International Children's Peace Prize
The International Children’s Peace Prize is awarded annually to a child who has made a significant contribution to advocating children's rights and improving the situation of vulnerable children such as orphans, child labourers and children with HIV/AIDS.
The prize is an initiative of the KidsRights Foundation, an international children's aid and advocacy organisation based in Amsterdam, the Netherlands.
The first Children's Peace Prize was launched in November 2005 during the World Summit of Nobel Peace Laureates in Rome, an annual meeting of Nobel Peace Prize winners and international organisations such as UNICEF and Amnesty International. "We welcome the launch of Children’s Peace Prize during our summit," the summit's closing statement said.
Mikhail Gorbachev presented the 2005 prize, which was posthumously awarded to Nkosi Johnson, a South African boy who brought international attention to children with HIV/AIDS and founded the Nkosi's Haven home for HIV-positive mothers and children.
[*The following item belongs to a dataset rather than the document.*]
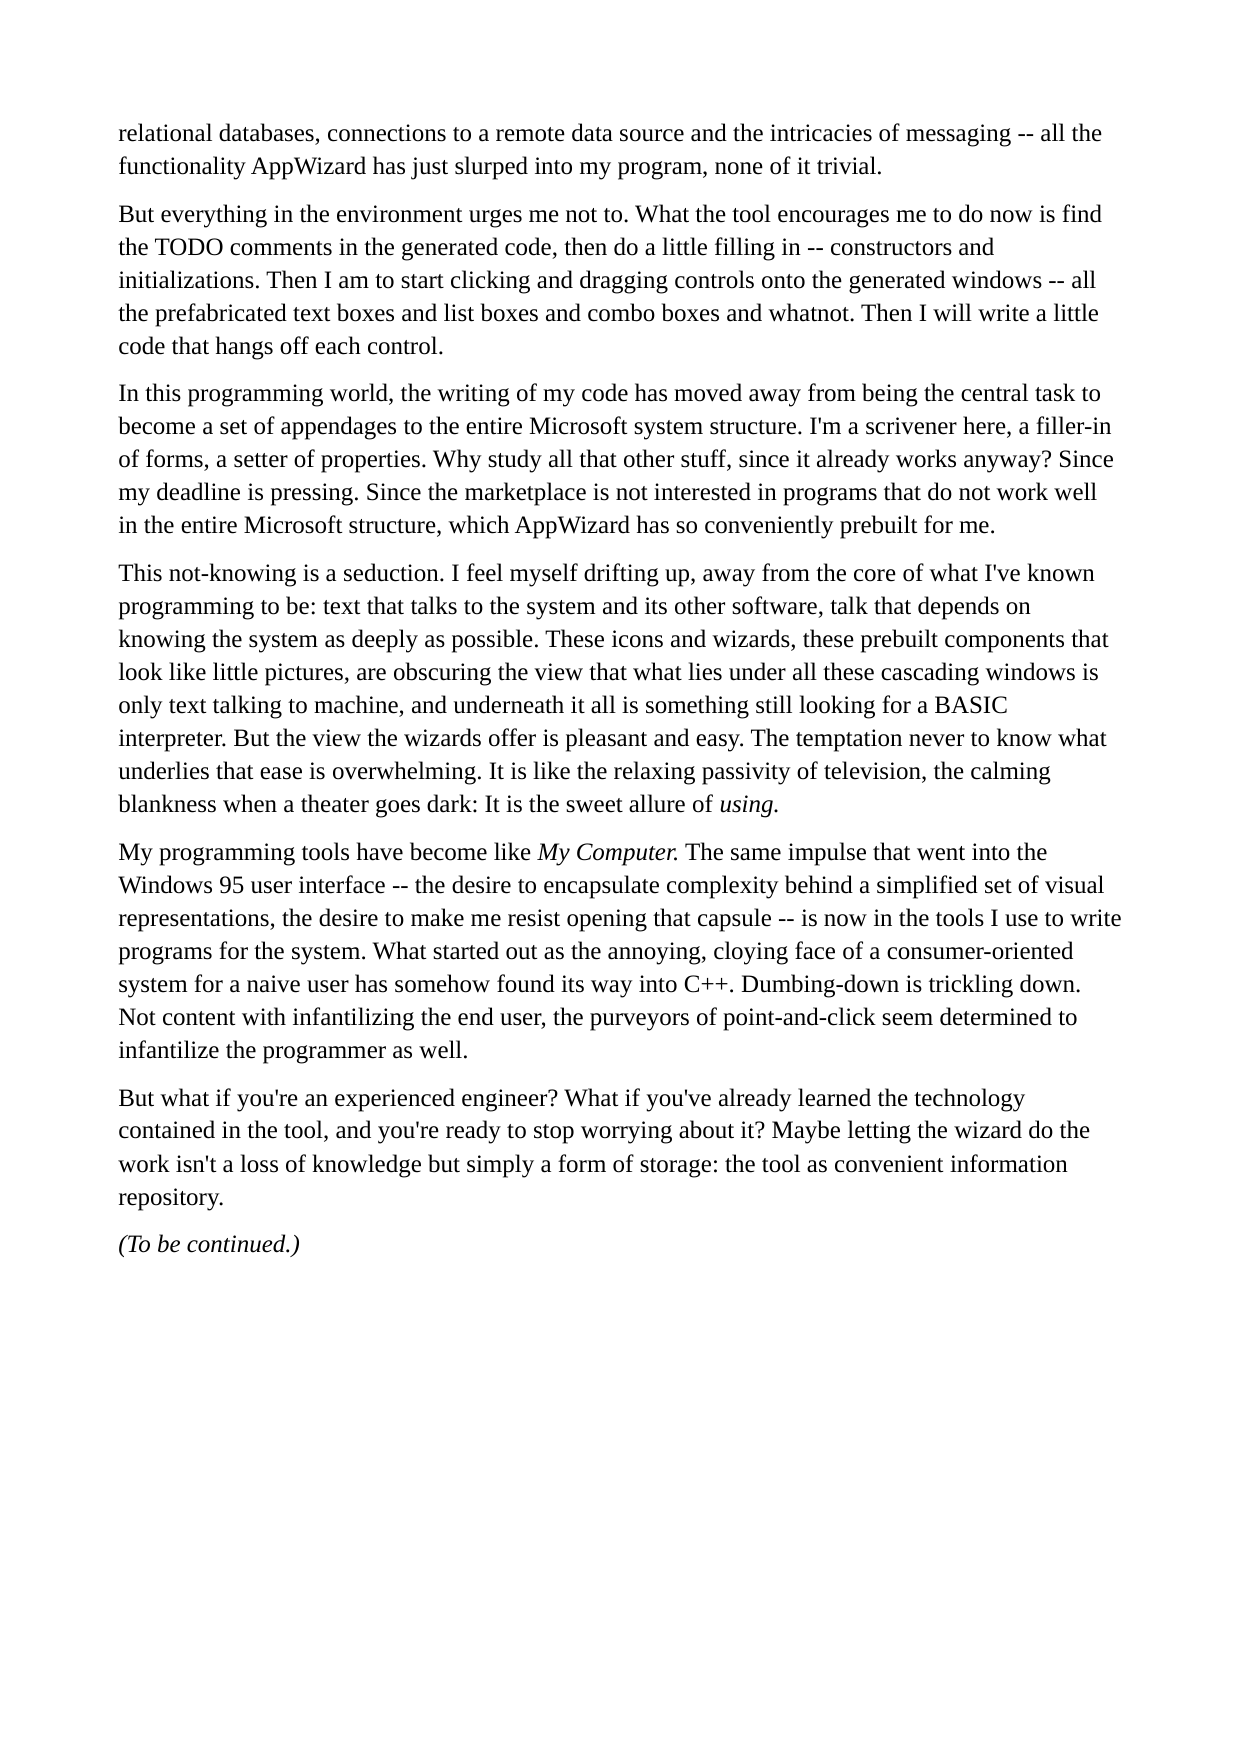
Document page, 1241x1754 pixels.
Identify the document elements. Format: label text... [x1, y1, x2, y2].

The winner receives a 100,000 euro donation to benefit a charitable project for children, as well as a statuette which has been named the Nkosi in Nkosi Johnson's honour.
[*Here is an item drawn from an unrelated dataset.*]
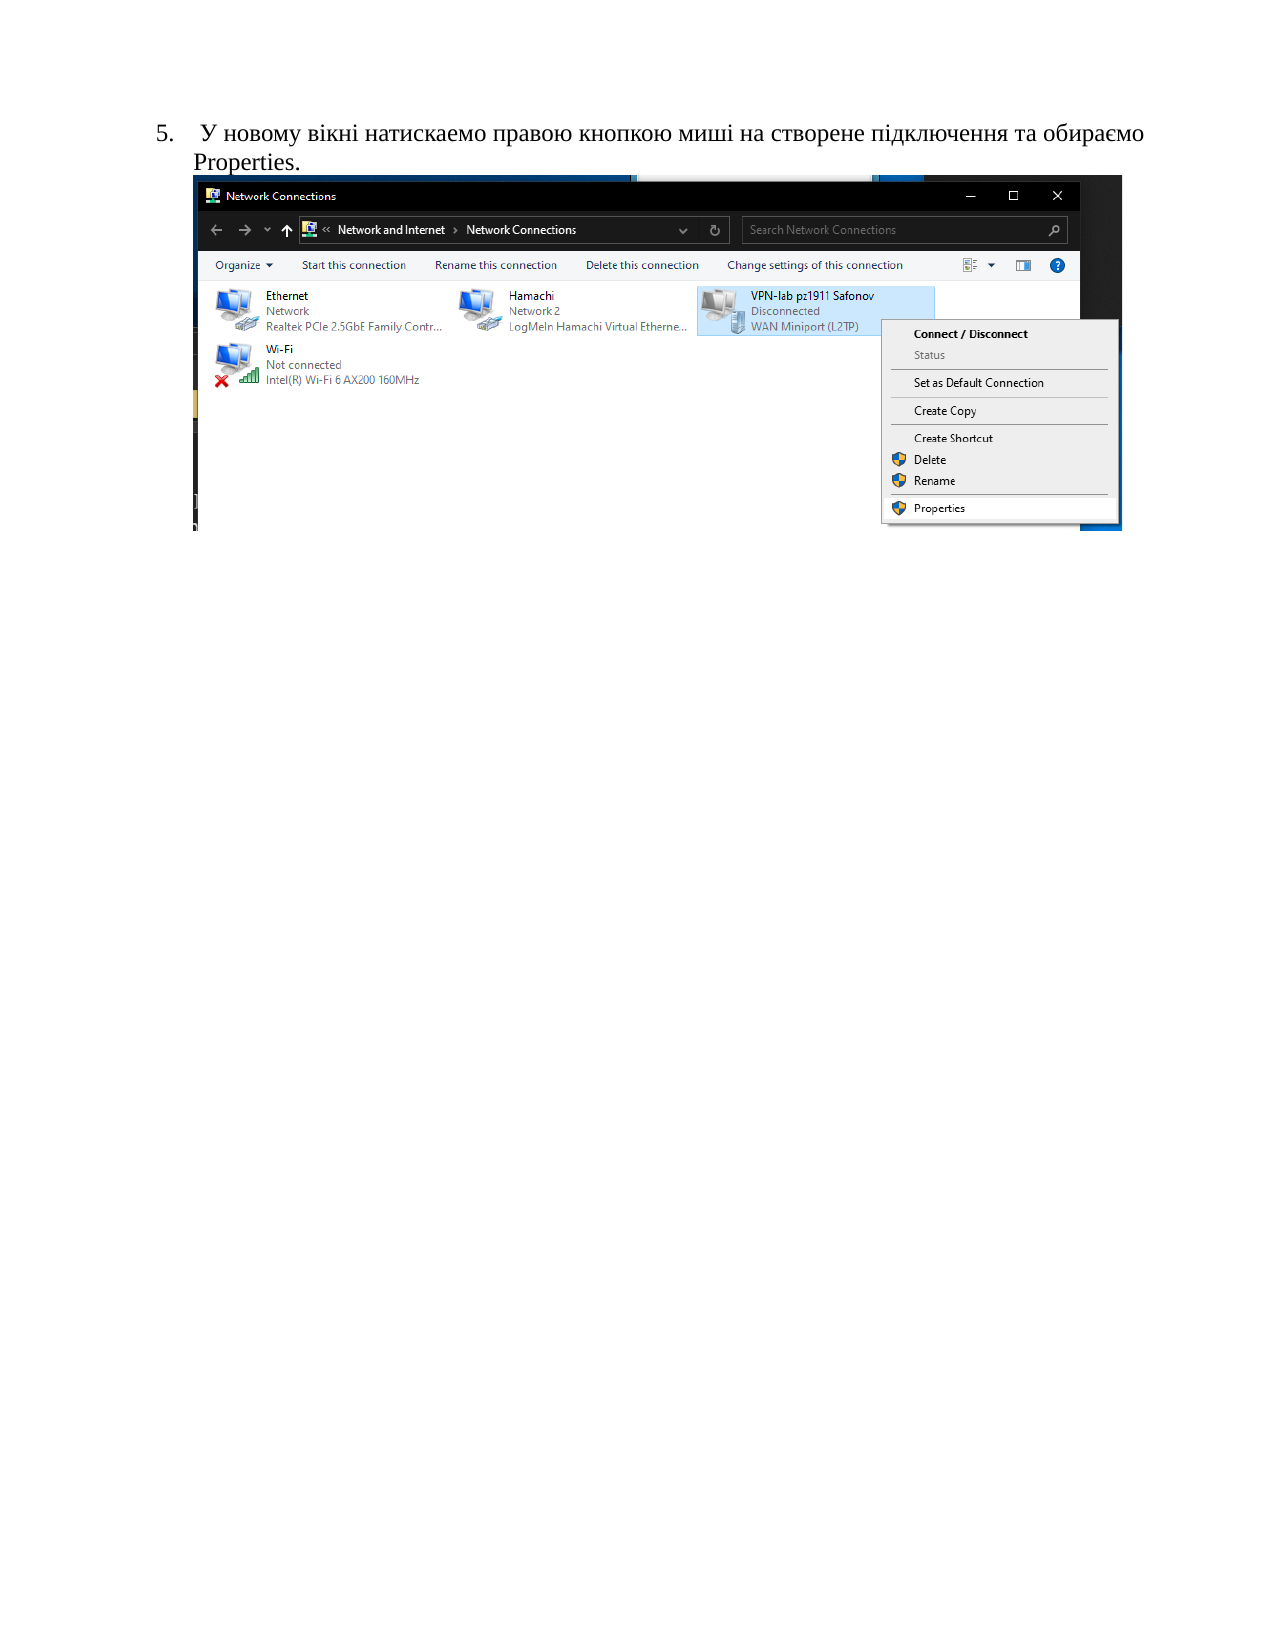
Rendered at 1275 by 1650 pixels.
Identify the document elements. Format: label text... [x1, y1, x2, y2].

list У новому вікні натискаемо правою кнопкою миші на створене підключення та обираємо Properties. [156, 118, 1157, 176]
picture [193, 175, 1123, 531]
The 2006 award was handed out by Nobel Peace Prize laureate Frederik Willem de Klerk in a ceremony at the Binnenhof, the seat of the Dutch parliament in The Hague. The 2007 was presented at the Binnenhof by Bob Geldof and Nobel Peace Prize laureate Betty Williams. The 2008 prize was presented by Desmond Tutu.
An International Children's Peace Prize is also handed out by the Children as the Peacemakers Foundation. The World's Children's Prize for the Rights of the Child is awarded yearly by Swedish organisation Children's World.